# UK fur cons?



## findingSQUEAK (Mar 3, 2010)

I've been fur for a long time, but have ONLY just come out of the closet. I have no idea what cons there are in England.. and I also know no Furs.
There is no way I'd go to something like this on my own.

I'm saving up for a fur suit, so that's no problem. I'm just wanting to go too a convention...


----------



## Shukie (Mar 3, 2010)

Confuzzled is the only Furcon i know of in england right now. And its in manchester in march, i think. I wont be going this year, but hope to Next year

Website
http://www.confuzzled.org.uk/


----------



## Bunzi (Mar 3, 2010)

i'm moving to england in march maybe ill cya there?
 i gots no suit nor a furry that represents me.  was thinking a rabbit but i like foxes and i like cats or maybe a raccoon?


----------



## findingSQUEAK (Mar 5, 2010)

I wont be there this year, not got the money too go. Or I'd be there.

I have a phobia of going out, so it's kinda putting me off going coz I'll be so far away from my comfort zone


----------



## Tewin Follow (Mar 5, 2010)

Shukie said:


> Confuzzled is the only Furcon i know of in england right now. And its in manchester in march, i think. I wont be going this year, but hope to Next year
> 
> Website
> http://www.confuzzled.org.uk/



I'm going! *swagger*

New venue this year, in a big proper hotel. WITH A SWIMMING POOL.
I can see that wrong straight away, but holyhell. :3


----------



## Smelge (Mar 5, 2010)

There's one in Scotland, though the organiser seems to have this fear of putting it near anyplace normal people would go.

So works out ok then.


----------



## Tewin Follow (Mar 5, 2010)

Voidrunners said:


> There's one in Scotland, though the organiser seems to have this fear of putting it near anyplace normal people would go.
> 
> So works out ok then.



ScotiaCon, ya?
It's in a CASTLE.

I was considering it, but Scotland's a loooong way to drive.

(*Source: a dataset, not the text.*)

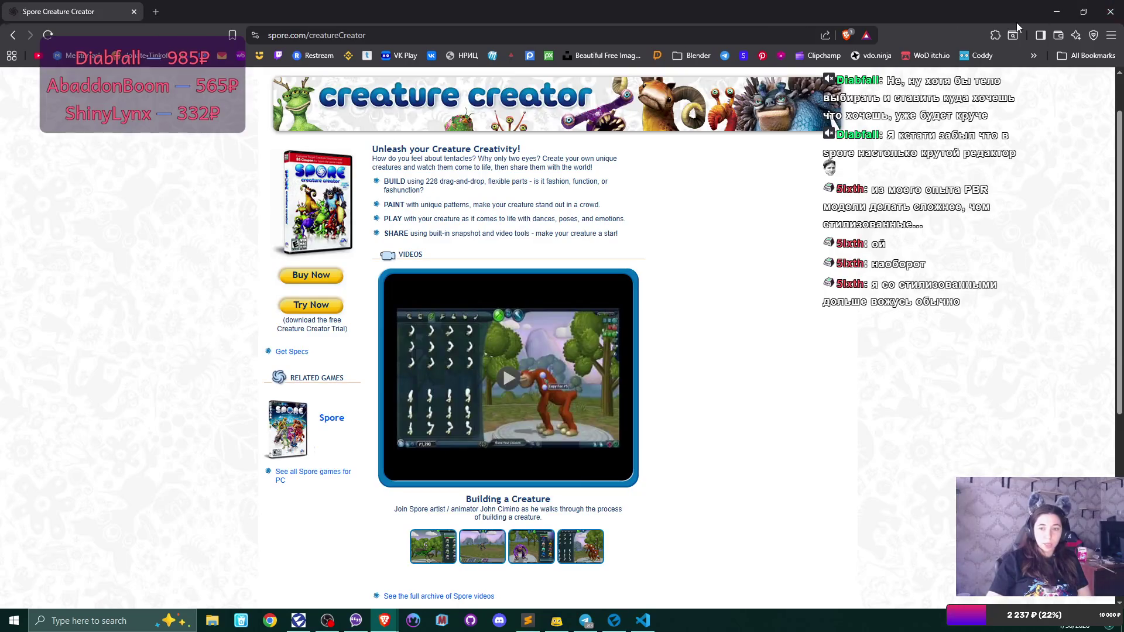
- Close the browser and the Flax project launcher, then switch back to the browser
left_click(134, 11)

OP, you should try hanging around on the ConFuzzled forums and asking about conventions there. It's a good idea to know what to expect before you spend hundreds in the excitement of just joining the fandom.


----------



## findingSQUEAK (Mar 5, 2010)

I may just look there.

If I have the money then I'm gonna try and get there... but don't think I will... blah, and I wont have my fur suit by then.... *cry*


----------



## Jezzabelle (Mar 7, 2010)

I'm surprised nobody's mentioned RBW. http://rbw.org.uk

It's usually small, so it's perfect if you have a problem with big loud places, also, the highlight of the con is an epic boat party on the Thames!


----------



## Cooty (Mar 7, 2010)

Voidrunners said:


> There's one in Scotland, though the organiser seems to have this fear of putting it near anyplace normal people would go.
> 
> So works out ok then.


Who wants to bet it gets delayed another year next year?


----------